Exercise aim: Print all the records below exactly as they stand, but leave out the pictures.

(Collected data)
○ ○ ○ ○ ○ ○ ○
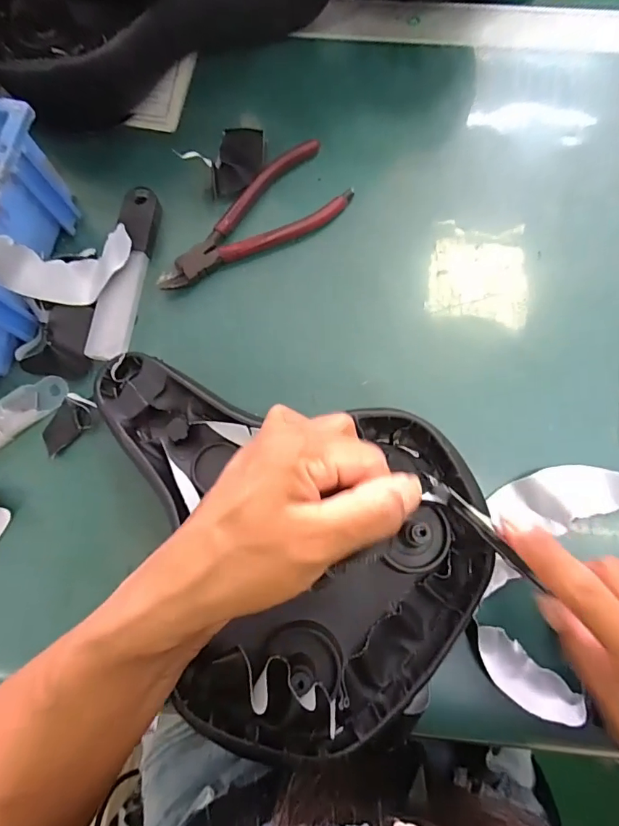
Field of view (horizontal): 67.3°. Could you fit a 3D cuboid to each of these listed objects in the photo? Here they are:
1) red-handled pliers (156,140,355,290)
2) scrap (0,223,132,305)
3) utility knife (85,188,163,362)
[{"bbox_3d":[-0.046,-0.139,0.337,0.149,0.019,0.055,-30,80,-5],"label":"red-handled pliers"},{"bbox_3d":[-0.159,-0.100,0.297,0.083,0.070,0.038,-31,80,-5],"label":"scrap"},{"bbox_3d":[-0.130,-0.099,0.329,0.026,0.015,0.128,8,79,3],"label":"utility knife"}]

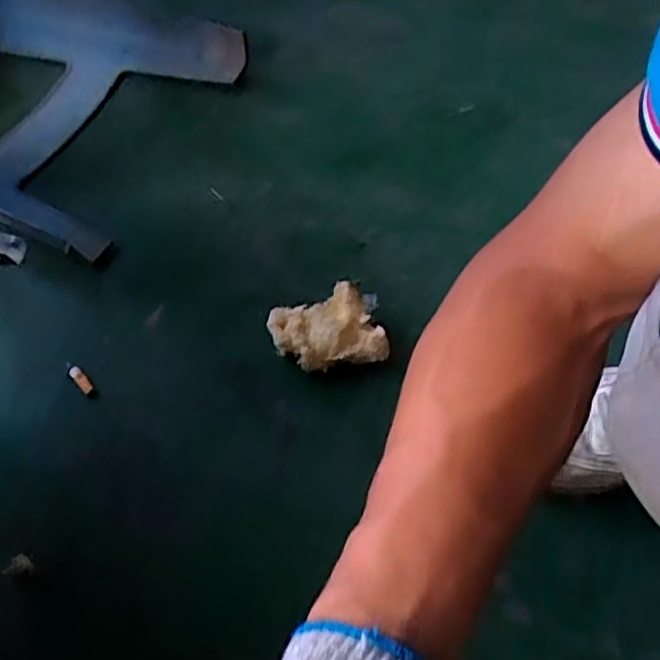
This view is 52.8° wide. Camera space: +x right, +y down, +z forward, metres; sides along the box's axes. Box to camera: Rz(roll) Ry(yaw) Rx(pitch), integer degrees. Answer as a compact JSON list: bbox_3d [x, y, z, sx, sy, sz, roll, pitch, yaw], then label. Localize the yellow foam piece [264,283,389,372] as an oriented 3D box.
[{"bbox_3d":[-0.003,0.000,0.627,0.105,0.039,0.072,-10,58,-5],"label":"yellow foam piece"}]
○ ○ ○ ○ ○ ○ ○
Answer below:
Field of view (horizontal): 67.3°. Could you fit a 3D cuboid to each of these listed objects in the photo? Here they are:
1) red-handled pliers (156,140,355,290)
2) scrap (0,223,132,305)
3) utility knife (85,188,163,362)
[{"bbox_3d":[-0.046,-0.139,0.337,0.149,0.019,0.055,-30,80,-5],"label":"red-handled pliers"},{"bbox_3d":[-0.159,-0.100,0.297,0.083,0.070,0.038,-31,80,-5],"label":"scrap"},{"bbox_3d":[-0.130,-0.099,0.329,0.026,0.015,0.128,8,79,3],"label":"utility knife"}]

This view is 52.8° wide. Camera space: +x right, +y down, +z forward, metres; sides along the box's axes. Box to camera: Rz(roll) Ry(yaw) Rx(pitch), integer degrees. Answer as a compact JSON list: bbox_3d [x, y, z, sx, sy, sz, roll, pitch, yaw], then label. Localize the yellow foam piece [264,283,389,372] as an oriented 3D box.
[{"bbox_3d":[-0.003,0.000,0.627,0.105,0.039,0.072,-10,58,-5],"label":"yellow foam piece"}]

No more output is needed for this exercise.